Standard & Poor's uses J2EE WebServices to restructure offerings


News: Standard & Poor's uses J2EE WebServices to restructure offerings

  1. In an interesting display of Web Services in action, Standard and Poors is looking to break up its half-dozen large, monolithic e-commerce sites into 50-60 smaller modules, exposed as standard Web Services via UDDI, WSDL, SOAP and all. The software will be developed with J2EE on iPlanet.

    Read Standard & Poor's Uses Web Services to Break Up Monolithic Sites.
  2. What do you think Greg Leake?
  3. Now, what we don't need is personal provocations of any of our members, particularly one so brave as to come from the Microsoft world and put himself in the cross fire of us Java Zealots.

    Greg has been getting a lot of attention due to his involvement on recently, culminating in that "Microsoft Marketing Commando" post on Java Lobby. I welcome MS employees to come hang out on TSS and see how good J2EE is and how committed and empowered the J2EE Community is.


  4. Floyd,

    Perhaps the email address of each post, along with the username, should be quoted in each TSS post. This may help improve the quality of certain individuals postings, given it is now getting to the point where moderation is desirable.


  5. I agree. I not a fan of moderation, but what can you do... >:(

  6. Lee,

       Squelching only applies within microsoft based forums not within J2EE communities. Don't bring your bad habits here. And I suggest if your pacemaker cannot take the pressure find a new manufacturer.

    As far as I am concerned Greg Leake has been posting a good deal of rubbish. All his claims are presumptions that still haven't been demonstrated within the "REAL WORLD." Greg's primary concern is PR; Furthermore, all he has to show for .net are links to living documents.
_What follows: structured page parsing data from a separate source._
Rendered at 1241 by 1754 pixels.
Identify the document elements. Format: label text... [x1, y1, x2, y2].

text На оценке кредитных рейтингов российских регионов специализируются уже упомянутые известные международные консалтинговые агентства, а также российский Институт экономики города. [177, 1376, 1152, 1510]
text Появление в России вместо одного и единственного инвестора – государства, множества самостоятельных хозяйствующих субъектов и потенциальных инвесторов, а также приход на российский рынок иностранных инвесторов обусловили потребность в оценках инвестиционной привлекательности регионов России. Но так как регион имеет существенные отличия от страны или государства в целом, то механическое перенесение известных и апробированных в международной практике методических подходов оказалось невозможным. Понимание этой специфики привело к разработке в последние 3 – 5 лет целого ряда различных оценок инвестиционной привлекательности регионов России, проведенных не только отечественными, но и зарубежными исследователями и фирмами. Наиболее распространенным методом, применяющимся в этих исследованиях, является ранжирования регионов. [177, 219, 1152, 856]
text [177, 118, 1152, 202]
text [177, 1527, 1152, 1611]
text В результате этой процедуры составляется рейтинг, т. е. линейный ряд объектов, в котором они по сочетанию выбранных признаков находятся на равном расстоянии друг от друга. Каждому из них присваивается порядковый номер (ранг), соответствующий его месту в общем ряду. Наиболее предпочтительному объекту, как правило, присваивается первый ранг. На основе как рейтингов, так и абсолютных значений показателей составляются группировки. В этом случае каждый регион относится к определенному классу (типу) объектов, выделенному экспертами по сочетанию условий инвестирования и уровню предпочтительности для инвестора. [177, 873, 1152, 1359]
    I called Greg's attention to this article because much of his arguements are about J2EE being incapable of acceptable performance. J2EE applications are not theories with wishful thinking they are implemented everyday in everywhere in highly transactional environments, which this article demonstrates.

    Having a sexy gui baptised by the afx team is not going to cut it anymore nor are they going to wait five years again based on smoke n' mirrors and living documents.

  7. Thanks, once again "n n" or whatever your name is, for a high-quality intelligent post - a good example in fact of the childish posts Floyd referred to! As I said, moderation is _not_ ideal and suggest that a medium-course of including the regstered email with each post might improve matters...

  8. Floyd,

    Your sentence "I welcome MS employees to come hang out on TSS and see how good J2EE is and how committed and empowered the J2EE Community is" does worry me. IMHO this will just lead to more provocative posts.

    I am a J2EE developer, and I come to this excellent site because it is, as stated above, "your J2EE community". Sure, let MS staff hang out, but I do not want MS marketing pumped down my throat when reading threads, (nor for that matter Sun marketing). I want to communicate, learn & exchange info with the rest of the J2EE community. Thats why this site is a great place to hang out. Sure I want to talk .NET and other middleware stuff, but with the J2EE community.

    If MS staff are going to post perhaps its better to let them identify themselves as such

    Menno (just come from the 2 day MSDN .NET dev conference and had enough MS marketing to last the year :)

  9. I think Greg does not think since Bill thinks for him :-)
  10. I worked on a project that attempted to achieve this outcome last year.

    The major challenges were around the business case that would make it cheaper to integrate a web service provider system via a protocol such as SOAP or RMI as opposed to simply putting in an HTML link with the appropriate security checks....and navigating the end user somewhere else.

    Technical problems included the security model and getting all clients to agree on an approach, not to mention the problems around everyone running different application servers, different OS's and different web servers...

    Maybe the model works when you have a good level of vertical and horizonatal integration possible due to an amount of leverage or control around the technical architectures of your business partners.

    Still an interesting challenge and sounds like a great project!!